Monday, November 30, 2009

Berkshire Lakes - Sunday, November 29th

Okay, you're right -- Lake Chargoggagoggmanchauggagoggchaubunagungamaugg isn't one of the Berkshire Lakes. It's really Webster Lake and we visited it Saturday to check on ducks. We did the ponds of southern Worcester County and there wasn't much going on. We had a Gadwall on nearby Wallis Pond in Webster.....
and an immature Brant -- which really is a great bird in Worcester County. But that was about it.
So on Sunday we headed out to the Berkshires to see if we could get more waterfowl action. Mark had tried to pull the trip together as a sort of "class reunion" trip with former students and friends from previous birding classes. But it was the Thanksgiving holiday weekend, and most people had commitments. So we headed off bright and early with Kevin & Rebecca Bourinot and made a day of it.
Finding SNOW on Mt. Greylock was a not-so-pleasant surprise. I guess I knew it would happen, but I'm not sure I actually was really to see it in the flesh!
You really need to click on this photo and the next to see the Long-tailed Duck (in both) and Red-breasted Merganser (above) on Lake Pontoosuc. Both are great birds inland -- although not totally unexpected. And, of course, lots of Common Mergansers were present.
The sign below made it into my "unusual signs" collection. I've seen this "Witness Post" one other place, but for the life of me I can't remember where.
This gorgeous male Wood Duck at the north end of Lake Onota was looking like he might settle in for the winter. We've had a paid in the dead of winter in this same area several times.
However, landbirds were pretty scarce.....Juncos being the most common.
With all the water still open, we had a couple of different Belted Kingfisher.
And we definitely didn't expect this fellow as we headed to the Stockbridge Bowl. How does one decide to paint a roadside boulder like this. And on both sides so you could see it coming and going....and a little back road with not really any pulloffs.
And another carousel horse for my collection of lawn trinkets.
Unfortunately, the Stockbridge Bowl had a good number of waterfowl. And I can only assume that they didn't read this sign before they decided to spend some time on the lake.
Clearly, Canada Geese were the predominant species of waterfowl for the day.
Eastern Bluebirds were found in several areas....
And Chickadees were starting to build up their noisy winter flocks.
And I can remember when we would have never found a Red-bellied Woodpecker in the Berkshires!
We had worked out way north to south all day, with the Stockbridge Bowl and Richmond Pond being our last two "lake" stops. We ended the day with a total of 12 species of waterfowl; although we had a lot of onesies and twosies, including Green-winged Teal, Lesser Scaup and Goldeneye.
Since this was Kevin's and Rebecca's first birding trip to the Berkshires, we had to stop in the Tyringham Valley before getting the Mass Turnpike in Lee.
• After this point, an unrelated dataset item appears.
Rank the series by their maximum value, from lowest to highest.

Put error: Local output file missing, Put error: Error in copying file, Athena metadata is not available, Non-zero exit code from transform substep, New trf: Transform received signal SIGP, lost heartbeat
Even thought there weren't many birds to be found, we did get a chance to show them some of the better spots to bird, with a promise to come back again in the spring so they could see it in full birding splendor.
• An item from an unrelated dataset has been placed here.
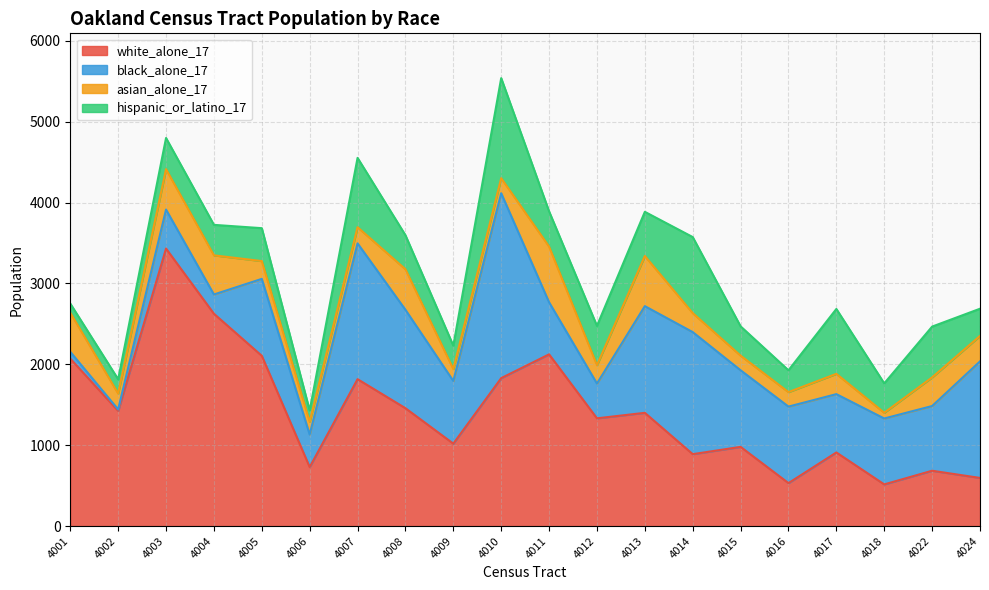

How many lines are shown in the chart?

4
We did take a detour to show them the unusual graves we had found in the Tyringham Cemetery earlier this year. The following three pictures are from a trip earlier this fall, but I wanted to include them since I haven't previously published them on my blog.
The detail on the "gravestone" above is fantastic....from the carving of the ferns at the base to the detail on the tree trunk and the rope. It's truly impressive. I've tried to find out more about the family buried here, hoping that would lead me to the artist who did the gravestone, but I wasn't too successful. That's probably a good job for later this winter when I'm stuck inside in a snowstorm and looking for things to research on the web.
The other remarkable gravesite we found is for Jean Brown. Now when you look at the obelisk you might just think it's rather plain. Even carving of the name and date is rather simple......
but a close-up view of the top shows just how unusual it really is. And I did find alot of information when I researched this one. The brief version is that she and her husband were collectors of many of the work papers of some of the most prominent 20th century avant-garde artists -- very involved in the Fluxus art movement, Dadaism and Surrealism. The top of her gravestone is a metronome. Given Mark's love of contemporary art, he knew immediately that this was an homage to Dadaist, Man Ray's Indestructible Object. In fact Man Ray, along with Marcel Duchamp and others, spent time at Jean Brown's cottage in Tyringham, and her collection of work papers was bought several years ago by the Getty Museum in LA. Here's a link for those of you who want to learn more

All in all a wonderful day in the Berkshires, with good friends and a great mixture of birds, craziness and unusual stuff!


  1. years and years ago, that "shark rock" use to be a frog...then the movie Jaws came out

  2. WOW....that is so cool to know. Thank you!

  3. Hey Sheila! What a wealth of birding info and other insights. Glad to be able to say I knew you back when. Connected with Mark on FB which has been real fun. Keep up the great work.

    Paul Cleary

  4. fantastic to be back on touch! I'm so glad you found my blog...not as entertaining as Mark's FB, but some things never change. My best to Julie as well.